----- Information -----

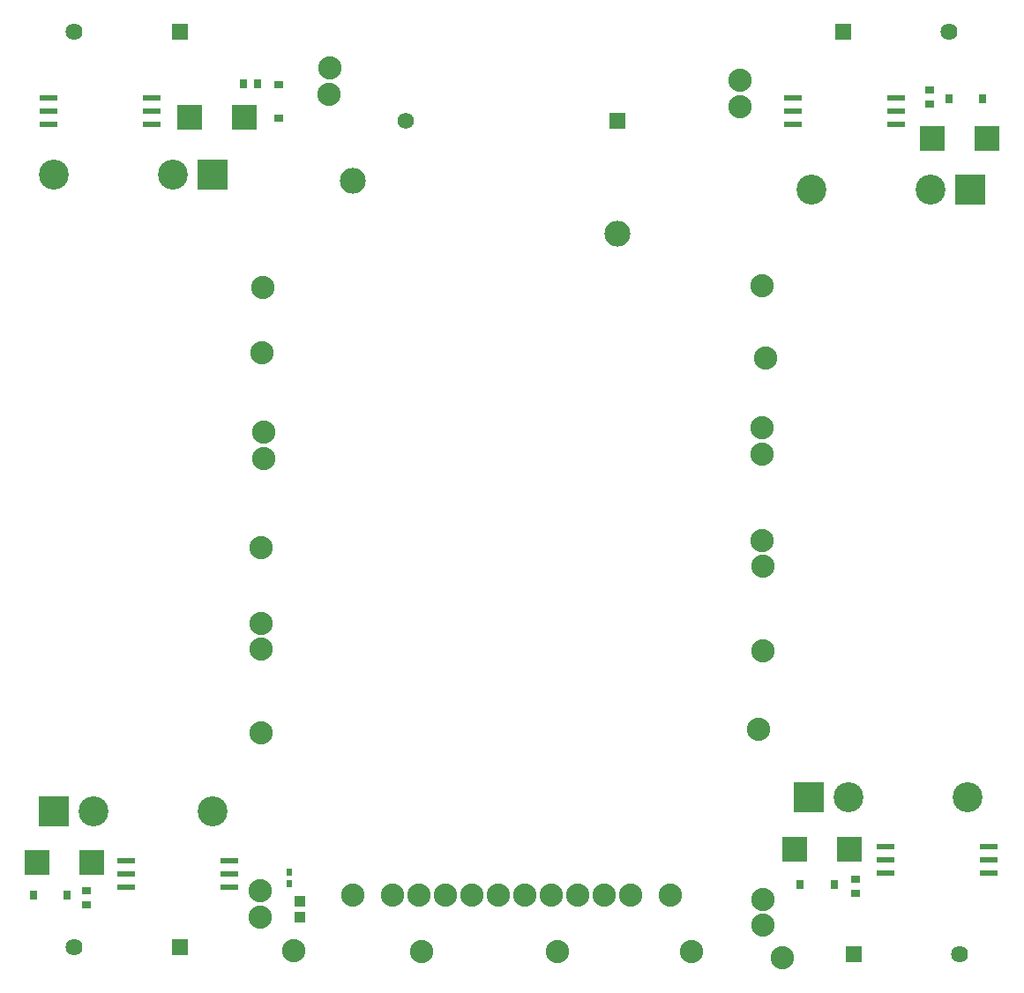
<source format=gts>
G04*
G04 #@! TF.GenerationSoftware,Altium Limited,Altium Designer,21.5.1 (32)*
G04*
G04 Layer_Color=8388736*
%FSLAX25Y25*%
%MOIN*%
G70*
G04*
G04 #@! TF.SameCoordinates,40DED969-F63B-4BA1-A5F3-3E20095EF234*
G04*
G04*
G04 #@! TF.FilePolarity,Negative*
G04*
G01*
G75*
%ADD15R,0.02593X0.03197*%
%ADD16R,0.03197X0.02593*%
%ADD18R,0.02200X0.02600*%
%ADD19R,0.09500X0.09500*%
%ADD20R,0.03500X0.02600*%
%ADD21R,0.02600X0.03500*%
%ADD22R,0.06953X0.02208*%
%ADD23R,0.04461X0.04225*%
%ADD24C,0.08800*%
%ADD25C,0.09800*%
%ADD26C,0.11312*%
%ADD27R,0.11312X0.11312*%
%ADD28R,0.06200X0.06200*%
%ADD29C,0.06200*%
%ADD30R,0.06400X0.06400*%
%ADD31C,0.06400*%
D15*
X95564Y351378D02*
D03*
X100893D02*
D03*
D16*
X36122Y46463D02*
D03*
Y41135D02*
D03*
X354724Y343793D02*
D03*
Y349121D02*
D03*
X326772Y45564D02*
D03*
Y50893D02*
D03*
D18*
X112894Y49016D02*
D03*
Y53516D02*
D03*
D19*
X75098Y338681D02*
D03*
X95798D02*
D03*
X17406Y56988D02*
D03*
X38106D02*
D03*
X355693Y330807D02*
D03*
X376393D02*
D03*
X303642Y62205D02*
D03*
X324342D02*
D03*
D20*
X108661Y338482D02*
D03*
Y351282D02*
D03*
D21*
X15943Y44685D02*
D03*
X28743D02*
D03*
X374904Y345866D02*
D03*
X362104D02*
D03*
X305903Y48819D02*
D03*
X318703D02*
D03*
D22*
X21828Y346043D02*
D03*
Y341043D02*
D03*
Y336043D02*
D03*
X60653D02*
D03*
Y341043D02*
D03*
Y346043D02*
D03*
X89983Y47756D02*
D03*
Y52756D02*
D03*
Y57756D02*
D03*
X51158D02*
D03*
Y52756D02*
D03*
Y47756D02*
D03*
X303127Y346142D02*
D03*
Y341142D02*
D03*
Y336142D02*
D03*
X341952D02*
D03*
Y341142D02*
D03*
Y346142D02*
D03*
X376991Y53071D02*
D03*
Y58071D02*
D03*
Y63071D02*
D03*
X338166D02*
D03*
Y58071D02*
D03*
Y53071D02*
D03*
D23*
X116831Y42539D02*
D03*
Y36595D02*
D03*
D24*
X162885Y23516D02*
D03*
X114460Y23910D02*
D03*
X299204Y21154D02*
D03*
X291527Y275189D02*
D03*
X292618Y247933D02*
D03*
X101862Y36606D02*
D03*
X282964Y352650D02*
D03*
X101960Y137689D02*
D03*
X291527Y211607D02*
D03*
X102059Y176173D02*
D03*
X101960Y106095D02*
D03*
X127916Y347564D02*
D03*
X101862Y46449D02*
D03*
X103043Y209835D02*
D03*
X101960Y147630D02*
D03*
X291626Y137197D02*
D03*
X290149Y107571D02*
D03*
X291527Y178929D02*
D03*
X291626Y168988D02*
D03*
X291626Y43299D02*
D03*
Y33358D02*
D03*
X102649Y274402D02*
D03*
X102452Y249894D02*
D03*
X282964Y342709D02*
D03*
X127945Y357571D02*
D03*
X291527Y221646D02*
D03*
X102963Y219970D02*
D03*
X213968Y23614D02*
D03*
X264657Y23516D02*
D03*
X256882Y44705D02*
D03*
X241882D02*
D03*
X231882D02*
D03*
X221882D02*
D03*
X211882D02*
D03*
X201882D02*
D03*
X191882D02*
D03*
X181882D02*
D03*
X171882D02*
D03*
X161882D02*
D03*
X136882D02*
D03*
X151882D02*
D03*
D25*
X236882Y294705D02*
D03*
X136882Y314705D02*
D03*
D26*
X23701Y317224D02*
D03*
X68701D02*
D03*
X38858Y76476D02*
D03*
X83858D02*
D03*
X355217Y311417D02*
D03*
X310216D02*
D03*
X324114Y81693D02*
D03*
X369114D02*
D03*
D27*
X83701Y317224D02*
D03*
X23858Y76476D02*
D03*
X370216Y311417D02*
D03*
X309114Y81693D02*
D03*
D28*
X236860Y337402D02*
D03*
D29*
X156860D02*
D03*
D30*
X71543Y371100D02*
D03*
X71595Y25000D02*
D03*
X322158Y371100D02*
D03*
X326095Y22621D02*
D03*
D31*
X31543Y371100D02*
D03*
X31594Y25000D02*
D03*
X362158Y371100D02*
D03*
X366095Y22621D02*
D03*
M02*

</source>
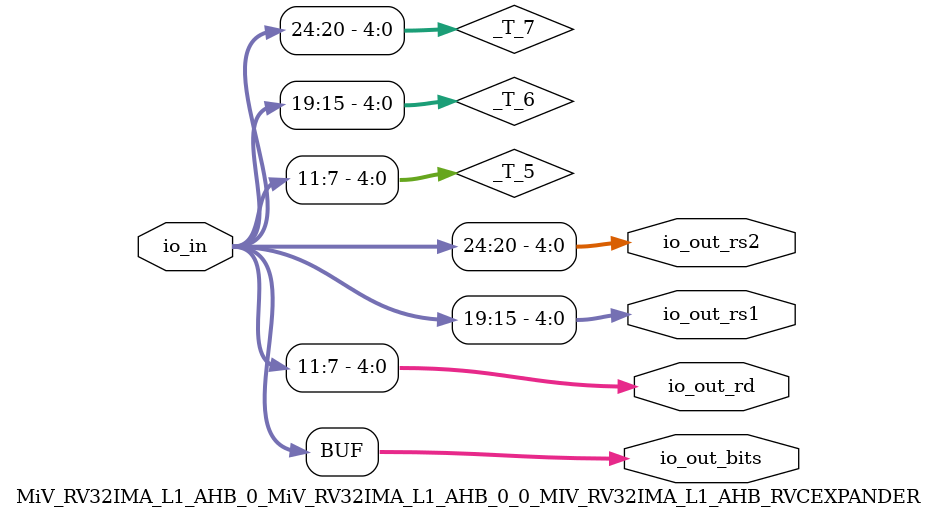
<source format=v>
`ifndef RANDOMIZE_REG_INIT 
	 `define RANDOMIZE_REG_INIT 
 `endif
`ifndef RANDOMIZE_MEM_INIT 
	 `define RANDOMIZE_MEM_INIT 
 `endif
`ifndef RANDOMIZE 
	 `define RANDOMIZE 
`endif

`timescale 1ns/10ps
module MiV_RV32IMA_L1_AHB_0_MiV_RV32IMA_L1_AHB_0_0_MIV_RV32IMA_L1_AHB_RVCEXPANDER( // @[:freechips.rocketchip.system.MivRV32ImaL1AhbConfig.fir@107209.2]
  input  [31:0] io_in, // @[:freechips.rocketchip.system.MivRV32ImaL1AhbConfig.fir@107212.4]
  output [31:0] io_out_bits, // @[:freechips.rocketchip.system.MivRV32ImaL1AhbConfig.fir@107212.4]
  output [4:0]  io_out_rd, // @[:freechips.rocketchip.system.MivRV32ImaL1AhbConfig.fir@107212.4]
  output [4:0]  io_out_rs1, // @[:freechips.rocketchip.system.MivRV32ImaL1AhbConfig.fir@107212.4]
  output [4:0]  io_out_rs2 // @[:freechips.rocketchip.system.MivRV32ImaL1AhbConfig.fir@107212.4]
);
  wire [4:0] _T_5; // @[RVC.scala 20:36:freechips.rocketchip.system.MivRV32ImaL1AhbConfig.fir@107218.4]
  wire [4:0] _T_6; // @[RVC.scala 20:57:freechips.rocketchip.system.MivRV32ImaL1AhbConfig.fir@107219.4]
  wire [4:0] _T_7; // @[RVC.scala 20:79:freechips.rocketchip.system.MivRV32ImaL1AhbConfig.fir@107220.4]
  assign _T_5 = io_in[11:7]; // @[RVC.scala 20:36:freechips.rocketchip.system.MivRV32ImaL1AhbConfig.fir@107218.4]
  assign _T_6 = io_in[19:15]; // @[RVC.scala 20:57:freechips.rocketchip.system.MivRV32ImaL1AhbConfig.fir@107219.4]
  assign _T_7 = io_in[24:20]; // @[RVC.scala 20:79:freechips.rocketchip.system.MivRV32ImaL1AhbConfig.fir@107220.4]
  assign io_out_bits = io_in;
  assign io_out_rd = _T_5;
  assign io_out_rs1 = _T_6;
  assign io_out_rs2 = _T_7;
endmodule

</source>
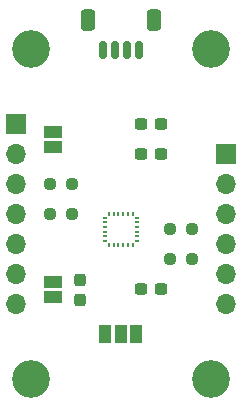
<source format=gts>
%TF.GenerationSoftware,KiCad,Pcbnew,(6.0.4)*%
%TF.CreationDate,2022-04-27T14:48:19-04:00*%
%TF.ProjectId,bhi160_breakout,62686931-3630-45f6-9272-65616b6f7574,rev?*%
%TF.SameCoordinates,Original*%
%TF.FileFunction,Soldermask,Top*%
%TF.FilePolarity,Negative*%
%FSLAX46Y46*%
G04 Gerber Fmt 4.6, Leading zero omitted, Abs format (unit mm)*
G04 Created by KiCad (PCBNEW (6.0.4)) date 2022-04-27 14:48:19*
%MOMM*%
%LPD*%
G01*
G04 APERTURE LIST*
G04 Aperture macros list*
%AMRoundRect*
0 Rectangle with rounded corners*
0 $1 Rounding radius*
0 $2 $3 $4 $5 $6 $7 $8 $9 X,Y pos of 4 corners*
0 Add a 4 corners polygon primitive as box body*
4,1,4,$2,$3,$4,$5,$6,$7,$8,$9,$2,$3,0*
0 Add four circle primitives for the rounded corners*
1,1,$1+$1,$2,$3*
1,1,$1+$1,$4,$5*
1,1,$1+$1,$6,$7*
1,1,$1+$1,$8,$9*
0 Add four rect primitives between the rounded corners*
20,1,$1+$1,$2,$3,$4,$5,0*
20,1,$1+$1,$4,$5,$6,$7,0*
20,1,$1+$1,$6,$7,$8,$9,0*
20,1,$1+$1,$8,$9,$2,$3,0*%
%AMOutline5P*
0 Free polygon, 5 corners , with rotation*
0 The origin of the aperture is its center*
0 number of corners: always 5*
0 $1 to $10 corner X, Y*
0 $11 Rotation angle, in degrees counterclockwise*
0 create outline with 5 corners*
4,1,5,$1,$2,$3,$4,$5,$6,$7,$8,$9,$10,$1,$2,$11*%
%AMOutline6P*
0 Free polygon, 6 corners , with rotation*
0 The origin of the aperture is its center*
0 number of corners: always 6*
0 $1 to $12 corner X, Y*
0 $13 Rotation angle, in degrees counterclockwise*
0 create outline with 6 corners*
4,1,6,$1,$2,$3,$4,$5,$6,$7,$8,$9,$10,$11,$12,$1,$2,$13*%
%AMOutline7P*
0 Free polygon, 7 corners , with rotation*
0 The origin of the aperture is its center*
0 number of corners: always 7*
0 $1 to $14 corner X, Y*
0 $15 Rotation angle, in degrees counterclockwise*
0 create outline with 7 corners*
4,1,7,$1,$2,$3,$4,$5,$6,$7,$8,$9,$10,$11,$12,$13,$14,$1,$2,$15*%
%AMOutline8P*
0 Free polygon, 8 corners , with rotation*
0 The origin of the aperture is its center*
0 number of corners: always 8*
0 $1 to $16 corner X, Y*
0 $17 Rotation angle, in degrees counterclockwise*
0 create outline with 8 corners*
4,1,8,$1,$2,$3,$4,$5,$6,$7,$8,$9,$10,$11,$12,$13,$14,$15,$16,$1,$2,$17*%
G04 Aperture macros list end*
%ADD10O,1.700000X1.700000*%
%ADD11R,1.700000X1.700000*%
%ADD12RoundRect,0.237500X0.250000X0.237500X-0.250000X0.237500X-0.250000X-0.237500X0.250000X-0.237500X0*%
%ADD13RoundRect,0.237500X-0.250000X-0.237500X0.250000X-0.237500X0.250000X0.237500X-0.250000X0.237500X0*%
%ADD14RoundRect,0.237500X-0.300000X-0.237500X0.300000X-0.237500X0.300000X0.237500X-0.300000X0.237500X0*%
%ADD15RoundRect,0.237500X-0.237500X0.300000X-0.237500X-0.300000X0.237500X-0.300000X0.237500X0.300000X0*%
%ADD16R,1.000000X1.500000*%
%ADD17R,1.500000X1.000000*%
%ADD18C,3.200000*%
%ADD19RoundRect,0.250000X-0.350000X-0.650000X0.350000X-0.650000X0.350000X0.650000X-0.350000X0.650000X0*%
%ADD20RoundRect,0.150000X-0.150000X-0.625000X0.150000X-0.625000X0.150000X0.625000X-0.150000X0.625000X0*%
%ADD21Outline5P,-0.100000X0.175000X0.100000X0.175000X0.100000X-0.175000X-0.018000X-0.175000X-0.100000X-0.093000X180.000000*%
%ADD22R,0.200000X0.350000*%
%ADD23Outline5P,-0.100000X0.175000X0.100000X0.175000X0.100000X-0.093000X0.018000X-0.175000X-0.100000X-0.175000X180.000000*%
%ADD24Outline5P,-0.100000X0.175000X0.018000X0.175000X0.100000X0.093000X0.100000X-0.175000X-0.100000X-0.175000X270.000000*%
%ADD25R,0.350000X0.200000*%
%ADD26Outline5P,-0.100000X0.093000X-0.018000X0.175000X0.100000X0.175000X0.100000X-0.175000X-0.100000X-0.175000X270.000000*%
%ADD27Outline5P,-0.100000X0.175000X0.018000X0.175000X0.100000X0.093000X0.100000X-0.175000X-0.100000X-0.175000X180.000000*%
%ADD28Outline5P,-0.100000X0.093000X-0.018000X0.175000X0.100000X0.175000X0.100000X-0.175000X-0.100000X-0.175000X180.000000*%
%ADD29Outline5P,-0.100000X0.175000X0.100000X0.175000X0.100000X-0.175000X-0.018000X-0.175000X-0.100000X-0.093000X270.000000*%
%ADD30Outline5P,-0.100000X0.175000X0.100000X0.175000X0.100000X-0.093000X0.018000X-0.175000X-0.100000X-0.175000X270.000000*%
G04 APERTURE END LIST*
D10*
%TO.C,J6*%
X179070000Y-119380000D03*
X179070000Y-116840000D03*
X179070000Y-114300000D03*
X179070000Y-111760000D03*
X179070000Y-109220000D03*
D11*
X179070000Y-106680000D03*
%TD*%
D12*
%TO.C,R2*%
X166012500Y-111760000D03*
X164187500Y-111760000D03*
%TD*%
D13*
%TO.C,R4*%
X176172500Y-113030000D03*
X174347500Y-113030000D03*
%TD*%
%TO.C,R3*%
X174347500Y-115570000D03*
X176172500Y-115570000D03*
%TD*%
D12*
%TO.C,R1*%
X164187500Y-109220000D03*
X166012500Y-109220000D03*
%TD*%
D14*
%TO.C,C4*%
X173582500Y-104140000D03*
X171857500Y-104140000D03*
%TD*%
%TO.C,C3*%
X173582500Y-106680000D03*
X171857500Y-106680000D03*
%TD*%
D15*
%TO.C,C2*%
X166725600Y-119023300D03*
X166725600Y-117298300D03*
%TD*%
D14*
%TO.C,C1*%
X173582500Y-118110000D03*
X171857500Y-118110000D03*
%TD*%
D16*
%TO.C,JP3*%
X168880000Y-121920000D03*
X170180000Y-121920000D03*
X171480000Y-121920000D03*
%TD*%
D17*
%TO.C,JP2*%
X164465000Y-117460000D03*
X164465000Y-118760000D03*
%TD*%
%TO.C,JP1*%
X164465000Y-106060000D03*
X164465000Y-104760000D03*
%TD*%
D18*
%TO.C,H3*%
X177800000Y-125730000D03*
%TD*%
D10*
%TO.C,J5*%
X161290000Y-119375000D03*
X161290000Y-116835000D03*
X161290000Y-114295000D03*
X161290000Y-111755000D03*
X161290000Y-109215000D03*
X161290000Y-106675000D03*
D11*
X161290000Y-104135000D03*
%TD*%
D19*
%TO.C,J1*%
X167380000Y-95320000D03*
X172980000Y-95320000D03*
D20*
X171680000Y-97845000D03*
X170680000Y-97845000D03*
X169680000Y-97845000D03*
X168680000Y-97845000D03*
%TD*%
D18*
%TO.C,H2*%
X162560000Y-97790000D03*
%TD*%
%TO.C,H4*%
X177800000Y-97790000D03*
%TD*%
D21*
%TO.C,U1*%
X171180000Y-114365000D03*
D22*
X170780000Y-114365000D03*
X170380000Y-114365000D03*
X169980000Y-114365000D03*
X169580000Y-114365000D03*
D23*
X169180000Y-114365000D03*
D24*
X168845000Y-114030000D03*
D25*
X168845000Y-113630000D03*
X168845000Y-113230000D03*
X168845000Y-112830000D03*
X168845000Y-112430000D03*
D26*
X168845000Y-112030000D03*
D27*
X169180000Y-111695000D03*
D22*
X169580000Y-111695000D03*
X169980000Y-111695000D03*
X170380000Y-111695000D03*
X170780000Y-111695000D03*
D28*
X171180000Y-111695000D03*
D29*
X171515000Y-112030000D03*
D25*
X171515000Y-112430000D03*
X171515000Y-112830000D03*
X171515000Y-113230000D03*
X171515000Y-113630000D03*
D30*
X171515000Y-114030000D03*
%TD*%
D18*
%TO.C,H1*%
X162560000Y-125730000D03*
%TD*%
M02*

</source>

-----

Search the records line by line for the word "four" and copy every line where it appears.

0 Add four circle primitives for the rounded corners*
0 Add four rect primitives between the rounded corners*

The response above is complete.